Gauss also mentioned the issue of his transformations destroying clothing, asking Eberhard for ideas.

"There's a wardrobe magic," Albena suddenly said.

Gauss had been busy these two days—this was the first time she'd heard the problem.

"Wardrobe magic?"

"Yes." Albena nodded.

"Like my armor. I paid an alchemist to inscribe wardrobe runes on it, so it can appear on me the instant battle starts."

That jogged Gauss's memory—her armor really was summonable.

"I'll request it from the higher-ups," Eberhard said. Even though he wasn't a caster, if the magic existed and wasn't extremely niche, the guild could absolutely source the book.

"Thanks." Gauss meant it. If the guild's big machine moved, this should be easy.

"Pick one more spell." Eberhard pushed the list back toward Gauss.

As if worried Gauss would refuse, he added, "Consider it a bonus for rescuing so many Blackwater civilians."

"Then I won't be polite about it." Gauss looked down the list again.

After weighing it, he chose another Level 4 spell: Confusion.

It was the kind of spell that could decide a fight.

Imagine a caster mid-chant, preparing a big spell—one Confusion at the right moment could make their magic backfire, severely injuring them or killing them outright.

Or in melee, a single blink of hesitation could be enough for Gauss to cut a throat.

Sometimes war wasn't decided by brute force—little "tricks" like this were deadlier than any sword.

After claiming their rewards, they didn't keep Eberhard any longer. It was obvious he had too much on his plate, and Gauss didn't want him assigning them admin work.

With the Locate Creature scroll in hand, Gauss left Grayrock's gates.

For the next few days, the team would be resting and training again.

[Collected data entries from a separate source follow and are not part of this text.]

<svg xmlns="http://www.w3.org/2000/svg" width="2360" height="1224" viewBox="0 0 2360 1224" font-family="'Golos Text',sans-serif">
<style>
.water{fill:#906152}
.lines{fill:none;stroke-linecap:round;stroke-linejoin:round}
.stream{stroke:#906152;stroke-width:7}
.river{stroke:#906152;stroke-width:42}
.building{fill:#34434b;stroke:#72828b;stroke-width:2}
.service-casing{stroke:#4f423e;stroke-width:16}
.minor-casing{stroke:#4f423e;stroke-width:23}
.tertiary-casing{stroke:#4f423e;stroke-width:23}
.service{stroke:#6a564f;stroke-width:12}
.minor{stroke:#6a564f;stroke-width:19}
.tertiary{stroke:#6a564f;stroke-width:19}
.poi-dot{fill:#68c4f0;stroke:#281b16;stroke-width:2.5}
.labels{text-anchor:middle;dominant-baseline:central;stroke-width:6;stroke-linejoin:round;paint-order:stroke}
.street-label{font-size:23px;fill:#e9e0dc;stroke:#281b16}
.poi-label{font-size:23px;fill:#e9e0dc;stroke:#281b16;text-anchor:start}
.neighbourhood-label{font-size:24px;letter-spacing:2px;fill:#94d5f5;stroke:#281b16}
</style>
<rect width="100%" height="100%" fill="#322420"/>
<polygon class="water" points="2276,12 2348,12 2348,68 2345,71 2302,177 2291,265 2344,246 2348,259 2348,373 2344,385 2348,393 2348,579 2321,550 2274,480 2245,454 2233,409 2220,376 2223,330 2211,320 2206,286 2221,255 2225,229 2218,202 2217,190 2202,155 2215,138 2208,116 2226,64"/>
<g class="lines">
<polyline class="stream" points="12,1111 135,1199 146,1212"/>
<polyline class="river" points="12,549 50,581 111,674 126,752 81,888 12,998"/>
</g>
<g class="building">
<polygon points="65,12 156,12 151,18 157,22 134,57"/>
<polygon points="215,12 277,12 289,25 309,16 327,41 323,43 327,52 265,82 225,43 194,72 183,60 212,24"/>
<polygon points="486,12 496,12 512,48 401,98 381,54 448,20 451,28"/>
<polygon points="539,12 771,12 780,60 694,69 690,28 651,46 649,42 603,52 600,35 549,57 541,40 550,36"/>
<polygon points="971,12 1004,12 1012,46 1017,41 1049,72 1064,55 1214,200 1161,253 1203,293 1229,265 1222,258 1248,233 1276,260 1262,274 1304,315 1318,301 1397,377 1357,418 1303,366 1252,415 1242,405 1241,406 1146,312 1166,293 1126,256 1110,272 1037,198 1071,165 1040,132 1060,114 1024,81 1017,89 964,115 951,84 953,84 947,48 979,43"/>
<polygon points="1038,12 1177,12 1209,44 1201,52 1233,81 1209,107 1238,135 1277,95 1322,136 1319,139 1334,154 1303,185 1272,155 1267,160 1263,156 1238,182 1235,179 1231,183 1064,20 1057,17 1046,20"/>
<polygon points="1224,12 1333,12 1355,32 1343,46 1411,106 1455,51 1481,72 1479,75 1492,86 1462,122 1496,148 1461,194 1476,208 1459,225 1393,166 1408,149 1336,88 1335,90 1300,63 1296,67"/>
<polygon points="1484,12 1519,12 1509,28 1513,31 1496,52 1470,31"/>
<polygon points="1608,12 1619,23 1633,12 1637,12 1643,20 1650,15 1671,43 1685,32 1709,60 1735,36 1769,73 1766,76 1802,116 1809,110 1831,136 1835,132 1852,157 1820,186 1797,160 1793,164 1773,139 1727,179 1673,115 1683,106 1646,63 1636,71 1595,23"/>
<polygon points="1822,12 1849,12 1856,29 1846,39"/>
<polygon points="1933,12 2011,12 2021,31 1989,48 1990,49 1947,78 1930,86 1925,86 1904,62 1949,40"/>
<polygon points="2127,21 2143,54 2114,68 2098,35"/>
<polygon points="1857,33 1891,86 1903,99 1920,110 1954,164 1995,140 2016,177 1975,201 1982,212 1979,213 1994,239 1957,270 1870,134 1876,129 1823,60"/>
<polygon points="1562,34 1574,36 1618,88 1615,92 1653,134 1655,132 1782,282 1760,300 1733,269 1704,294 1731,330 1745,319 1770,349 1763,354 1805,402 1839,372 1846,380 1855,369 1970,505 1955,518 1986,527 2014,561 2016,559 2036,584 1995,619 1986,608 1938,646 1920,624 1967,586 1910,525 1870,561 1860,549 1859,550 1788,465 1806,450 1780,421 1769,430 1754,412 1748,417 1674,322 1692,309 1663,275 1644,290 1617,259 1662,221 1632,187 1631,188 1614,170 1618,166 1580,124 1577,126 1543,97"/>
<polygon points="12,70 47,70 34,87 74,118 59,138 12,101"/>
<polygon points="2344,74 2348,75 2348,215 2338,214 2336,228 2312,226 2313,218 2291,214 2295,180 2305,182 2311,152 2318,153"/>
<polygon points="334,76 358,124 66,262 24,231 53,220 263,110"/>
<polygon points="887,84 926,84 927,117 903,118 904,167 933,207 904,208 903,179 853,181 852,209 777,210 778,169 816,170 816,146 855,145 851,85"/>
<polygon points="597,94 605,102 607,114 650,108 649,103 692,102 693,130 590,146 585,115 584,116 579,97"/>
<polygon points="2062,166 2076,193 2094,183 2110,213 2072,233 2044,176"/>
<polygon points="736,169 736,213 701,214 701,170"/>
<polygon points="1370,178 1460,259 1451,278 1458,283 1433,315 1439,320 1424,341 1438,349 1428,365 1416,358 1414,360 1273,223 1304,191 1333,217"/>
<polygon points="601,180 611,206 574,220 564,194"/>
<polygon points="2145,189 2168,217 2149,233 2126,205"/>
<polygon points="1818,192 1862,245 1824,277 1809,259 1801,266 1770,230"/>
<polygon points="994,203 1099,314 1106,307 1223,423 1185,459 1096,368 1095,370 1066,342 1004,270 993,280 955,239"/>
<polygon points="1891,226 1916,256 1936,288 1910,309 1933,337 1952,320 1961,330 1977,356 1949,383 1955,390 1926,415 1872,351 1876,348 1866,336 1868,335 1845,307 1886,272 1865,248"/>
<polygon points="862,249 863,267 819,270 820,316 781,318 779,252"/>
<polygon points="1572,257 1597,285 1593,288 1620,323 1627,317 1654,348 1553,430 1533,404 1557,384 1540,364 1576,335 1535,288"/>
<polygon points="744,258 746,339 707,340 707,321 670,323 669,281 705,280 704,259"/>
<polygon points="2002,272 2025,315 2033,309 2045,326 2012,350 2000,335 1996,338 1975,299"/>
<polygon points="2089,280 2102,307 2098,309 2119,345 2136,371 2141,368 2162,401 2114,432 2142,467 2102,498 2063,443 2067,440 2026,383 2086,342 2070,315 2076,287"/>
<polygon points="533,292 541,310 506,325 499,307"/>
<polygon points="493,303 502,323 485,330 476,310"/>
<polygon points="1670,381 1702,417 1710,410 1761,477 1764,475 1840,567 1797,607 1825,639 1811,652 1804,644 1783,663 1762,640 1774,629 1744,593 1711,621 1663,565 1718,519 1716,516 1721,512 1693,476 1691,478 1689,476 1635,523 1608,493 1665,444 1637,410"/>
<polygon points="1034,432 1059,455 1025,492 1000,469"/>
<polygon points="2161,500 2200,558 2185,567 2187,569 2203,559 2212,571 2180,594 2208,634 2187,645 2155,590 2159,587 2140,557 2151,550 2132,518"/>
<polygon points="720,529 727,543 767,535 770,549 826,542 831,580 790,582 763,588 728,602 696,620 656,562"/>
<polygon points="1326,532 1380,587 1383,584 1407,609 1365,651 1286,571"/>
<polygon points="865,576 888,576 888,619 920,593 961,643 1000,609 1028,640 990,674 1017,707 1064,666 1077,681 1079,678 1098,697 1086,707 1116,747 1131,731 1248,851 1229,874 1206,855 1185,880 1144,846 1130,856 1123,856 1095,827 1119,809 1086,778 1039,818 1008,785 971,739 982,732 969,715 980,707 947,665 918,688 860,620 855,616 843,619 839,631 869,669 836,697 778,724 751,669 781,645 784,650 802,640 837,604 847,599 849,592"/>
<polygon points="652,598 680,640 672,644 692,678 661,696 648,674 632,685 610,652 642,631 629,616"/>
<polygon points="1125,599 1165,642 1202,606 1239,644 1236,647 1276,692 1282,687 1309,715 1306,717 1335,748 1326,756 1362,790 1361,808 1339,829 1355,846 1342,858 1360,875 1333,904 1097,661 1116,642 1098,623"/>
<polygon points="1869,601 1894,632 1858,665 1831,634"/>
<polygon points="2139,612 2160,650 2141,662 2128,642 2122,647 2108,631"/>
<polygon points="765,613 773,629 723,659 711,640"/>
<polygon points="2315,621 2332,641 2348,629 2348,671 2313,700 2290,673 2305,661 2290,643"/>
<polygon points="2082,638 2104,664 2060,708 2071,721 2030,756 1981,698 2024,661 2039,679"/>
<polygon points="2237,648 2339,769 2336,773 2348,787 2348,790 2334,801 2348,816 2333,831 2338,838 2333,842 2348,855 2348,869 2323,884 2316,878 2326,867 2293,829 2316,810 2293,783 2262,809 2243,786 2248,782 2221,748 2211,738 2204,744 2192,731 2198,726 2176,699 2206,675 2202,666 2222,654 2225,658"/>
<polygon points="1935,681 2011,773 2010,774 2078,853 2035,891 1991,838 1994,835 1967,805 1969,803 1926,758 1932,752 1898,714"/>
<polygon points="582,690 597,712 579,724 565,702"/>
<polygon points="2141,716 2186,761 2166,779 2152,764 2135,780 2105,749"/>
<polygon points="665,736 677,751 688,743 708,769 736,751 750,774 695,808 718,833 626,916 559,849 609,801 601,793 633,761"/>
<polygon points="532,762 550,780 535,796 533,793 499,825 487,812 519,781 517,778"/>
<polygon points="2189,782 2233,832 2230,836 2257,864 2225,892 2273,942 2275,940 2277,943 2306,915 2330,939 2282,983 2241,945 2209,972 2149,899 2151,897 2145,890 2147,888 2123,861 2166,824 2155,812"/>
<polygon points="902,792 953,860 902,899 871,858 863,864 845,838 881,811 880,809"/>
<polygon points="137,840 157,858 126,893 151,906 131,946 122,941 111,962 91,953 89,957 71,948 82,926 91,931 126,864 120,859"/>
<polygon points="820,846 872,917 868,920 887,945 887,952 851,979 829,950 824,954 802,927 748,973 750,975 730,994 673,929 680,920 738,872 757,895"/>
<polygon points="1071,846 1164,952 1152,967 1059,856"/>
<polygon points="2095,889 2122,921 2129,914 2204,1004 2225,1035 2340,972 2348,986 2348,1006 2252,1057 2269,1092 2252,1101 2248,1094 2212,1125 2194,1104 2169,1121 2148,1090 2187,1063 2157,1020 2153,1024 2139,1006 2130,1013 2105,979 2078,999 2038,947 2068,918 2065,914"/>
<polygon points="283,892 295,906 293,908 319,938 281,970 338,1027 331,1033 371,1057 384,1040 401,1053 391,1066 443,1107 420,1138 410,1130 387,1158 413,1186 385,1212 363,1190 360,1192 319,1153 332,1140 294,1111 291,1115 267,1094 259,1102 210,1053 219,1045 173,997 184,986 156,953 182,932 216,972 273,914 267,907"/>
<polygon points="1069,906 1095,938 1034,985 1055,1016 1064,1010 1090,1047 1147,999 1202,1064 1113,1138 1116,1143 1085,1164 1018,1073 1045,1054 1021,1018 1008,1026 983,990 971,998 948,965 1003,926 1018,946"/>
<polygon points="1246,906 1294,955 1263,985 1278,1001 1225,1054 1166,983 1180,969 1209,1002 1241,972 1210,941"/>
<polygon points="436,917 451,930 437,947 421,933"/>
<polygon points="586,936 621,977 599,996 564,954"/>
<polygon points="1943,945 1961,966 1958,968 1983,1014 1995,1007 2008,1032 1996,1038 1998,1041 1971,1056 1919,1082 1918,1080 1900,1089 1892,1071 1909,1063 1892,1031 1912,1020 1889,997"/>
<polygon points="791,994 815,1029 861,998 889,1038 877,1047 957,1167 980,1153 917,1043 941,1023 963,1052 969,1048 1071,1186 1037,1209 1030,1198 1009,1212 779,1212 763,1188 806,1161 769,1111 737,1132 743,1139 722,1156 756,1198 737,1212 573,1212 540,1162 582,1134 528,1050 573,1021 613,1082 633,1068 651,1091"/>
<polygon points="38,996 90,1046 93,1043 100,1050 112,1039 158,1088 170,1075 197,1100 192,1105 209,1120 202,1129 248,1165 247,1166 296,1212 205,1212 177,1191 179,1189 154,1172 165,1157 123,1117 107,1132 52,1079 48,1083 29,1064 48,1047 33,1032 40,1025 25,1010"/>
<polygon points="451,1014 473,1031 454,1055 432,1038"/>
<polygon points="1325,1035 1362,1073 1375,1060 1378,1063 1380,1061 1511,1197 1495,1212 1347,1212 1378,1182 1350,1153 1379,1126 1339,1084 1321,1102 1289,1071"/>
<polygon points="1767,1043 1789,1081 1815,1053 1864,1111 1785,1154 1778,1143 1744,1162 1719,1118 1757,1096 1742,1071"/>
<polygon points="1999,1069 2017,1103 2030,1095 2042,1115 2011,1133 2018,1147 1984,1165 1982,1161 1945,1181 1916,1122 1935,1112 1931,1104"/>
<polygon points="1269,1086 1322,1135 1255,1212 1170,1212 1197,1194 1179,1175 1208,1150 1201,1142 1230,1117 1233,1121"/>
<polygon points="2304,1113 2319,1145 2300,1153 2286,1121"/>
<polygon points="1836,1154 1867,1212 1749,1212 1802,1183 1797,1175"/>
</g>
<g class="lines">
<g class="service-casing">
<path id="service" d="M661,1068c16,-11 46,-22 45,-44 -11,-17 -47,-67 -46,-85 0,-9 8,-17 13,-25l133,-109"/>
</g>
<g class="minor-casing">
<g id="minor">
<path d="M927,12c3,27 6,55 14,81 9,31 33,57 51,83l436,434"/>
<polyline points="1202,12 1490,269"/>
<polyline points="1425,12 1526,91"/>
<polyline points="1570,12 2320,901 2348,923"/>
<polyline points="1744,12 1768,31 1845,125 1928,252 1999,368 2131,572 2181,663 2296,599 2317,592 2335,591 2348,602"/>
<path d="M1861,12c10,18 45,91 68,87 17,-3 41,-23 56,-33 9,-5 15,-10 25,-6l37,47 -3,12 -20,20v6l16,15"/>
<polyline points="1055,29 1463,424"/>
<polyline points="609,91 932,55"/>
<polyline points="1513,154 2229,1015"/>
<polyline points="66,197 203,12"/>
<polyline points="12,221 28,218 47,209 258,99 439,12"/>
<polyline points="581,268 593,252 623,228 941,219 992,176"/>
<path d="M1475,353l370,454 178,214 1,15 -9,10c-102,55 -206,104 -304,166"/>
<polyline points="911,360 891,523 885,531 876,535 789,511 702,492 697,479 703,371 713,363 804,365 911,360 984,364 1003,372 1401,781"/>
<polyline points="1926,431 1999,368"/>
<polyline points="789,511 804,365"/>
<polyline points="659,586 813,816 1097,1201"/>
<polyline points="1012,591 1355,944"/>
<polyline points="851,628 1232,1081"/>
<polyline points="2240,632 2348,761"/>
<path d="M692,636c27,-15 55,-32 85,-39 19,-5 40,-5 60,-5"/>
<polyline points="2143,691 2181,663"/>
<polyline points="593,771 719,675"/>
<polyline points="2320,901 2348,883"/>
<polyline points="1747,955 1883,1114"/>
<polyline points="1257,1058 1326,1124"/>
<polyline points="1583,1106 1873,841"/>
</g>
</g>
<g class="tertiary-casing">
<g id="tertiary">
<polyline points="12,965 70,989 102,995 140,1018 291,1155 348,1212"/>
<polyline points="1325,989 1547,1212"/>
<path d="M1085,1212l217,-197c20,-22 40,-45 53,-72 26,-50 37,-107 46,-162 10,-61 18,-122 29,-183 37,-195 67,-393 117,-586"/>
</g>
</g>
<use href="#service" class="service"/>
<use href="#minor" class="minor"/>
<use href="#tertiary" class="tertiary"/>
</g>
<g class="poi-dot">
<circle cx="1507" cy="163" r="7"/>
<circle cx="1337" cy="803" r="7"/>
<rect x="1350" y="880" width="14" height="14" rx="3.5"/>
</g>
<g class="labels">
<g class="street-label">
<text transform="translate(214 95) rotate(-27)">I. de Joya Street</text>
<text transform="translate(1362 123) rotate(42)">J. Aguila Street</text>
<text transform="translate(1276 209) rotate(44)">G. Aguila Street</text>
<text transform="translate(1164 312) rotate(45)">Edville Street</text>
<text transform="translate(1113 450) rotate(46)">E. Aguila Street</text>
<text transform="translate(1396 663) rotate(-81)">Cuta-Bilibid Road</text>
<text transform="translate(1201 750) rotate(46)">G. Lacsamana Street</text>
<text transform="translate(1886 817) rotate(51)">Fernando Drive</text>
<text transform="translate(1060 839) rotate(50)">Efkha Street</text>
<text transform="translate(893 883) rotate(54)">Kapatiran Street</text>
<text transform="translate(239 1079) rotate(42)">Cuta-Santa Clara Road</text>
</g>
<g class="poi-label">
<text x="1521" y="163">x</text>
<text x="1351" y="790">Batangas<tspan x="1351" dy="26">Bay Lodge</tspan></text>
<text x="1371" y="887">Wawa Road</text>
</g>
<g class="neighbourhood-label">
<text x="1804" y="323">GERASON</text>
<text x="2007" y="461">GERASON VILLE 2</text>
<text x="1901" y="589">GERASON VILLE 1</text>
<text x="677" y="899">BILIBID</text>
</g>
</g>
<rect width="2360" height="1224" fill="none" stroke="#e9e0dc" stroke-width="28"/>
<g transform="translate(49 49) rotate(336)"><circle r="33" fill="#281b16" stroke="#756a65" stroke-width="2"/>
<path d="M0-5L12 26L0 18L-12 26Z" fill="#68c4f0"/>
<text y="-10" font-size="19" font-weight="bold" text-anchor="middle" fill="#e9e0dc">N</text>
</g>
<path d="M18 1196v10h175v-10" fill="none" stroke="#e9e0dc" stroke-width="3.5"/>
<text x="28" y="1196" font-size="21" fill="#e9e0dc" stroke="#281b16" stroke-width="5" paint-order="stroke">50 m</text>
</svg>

Albena and Serandur were preparing to level up.

Gauss, Alia, and Shadow needed time to practice new skills.

"Let's break for now," Gauss said.

In a quiet room, he stared at the scroll, eyes bright and focused.

It was technically an over-level learn—but he wasn't new to that. And he already had two Level 4 spells under his belt: Control Water and Ice Storm.

With that foundation, this support spell felt much easier.

"So that's how it works…"

After half a day, he'd fully unraveled the spell model—something so complex that an ordinary person would get a splitting headache just glancing at it.

After a few attempts, deep in his mind, a pale-green, three-dimensional structure took shape—intricate and complete.

"Got it."

The model's complexity was enough to overwhelm a newly promoted master-tier caster's brain and leave them unable to think, possibly permanently without emergency treatment.

But Gauss held it with ease.

"Magic really is insane," he murmured.

The more spells he learned, the more amazed he became.

Magic was like a mysterious box—open it, and humans could create the impossible and bend reality toward whatever goal they wanted.

"Locate Creature."

In less than a tenth of a second, he visualized a hateful green little goblin in his mind. Pale-green wind-like mana rose around him, then swept outward—past a thousand meters.

On his first try, the spell succeeded.

"Wait…"

He hadn't even expected to find anything in town.

"Really faint… a goblin baby's life-signature?" he muttered.

In the mental link, he caught extremely weak traces of goblin "evil."

He shook his head and immediately guessed the source.

After the battle that night, some goblins must have slipped into town and violated livestock, getting them pregnant. The next generation was already starting.

Goblins really were like cockroaches—hard to kill, absurdly fertile, breeding anytime and anywhere. If you looked away for a moment, they'd spread their filth again.

But now Gauss had Locate Creature.

From here on, any green-skinned little monster near him wouldn't be able to hide.

He watched the spell's mana pattern in his mind, and the corner of his mouth lifted slightly.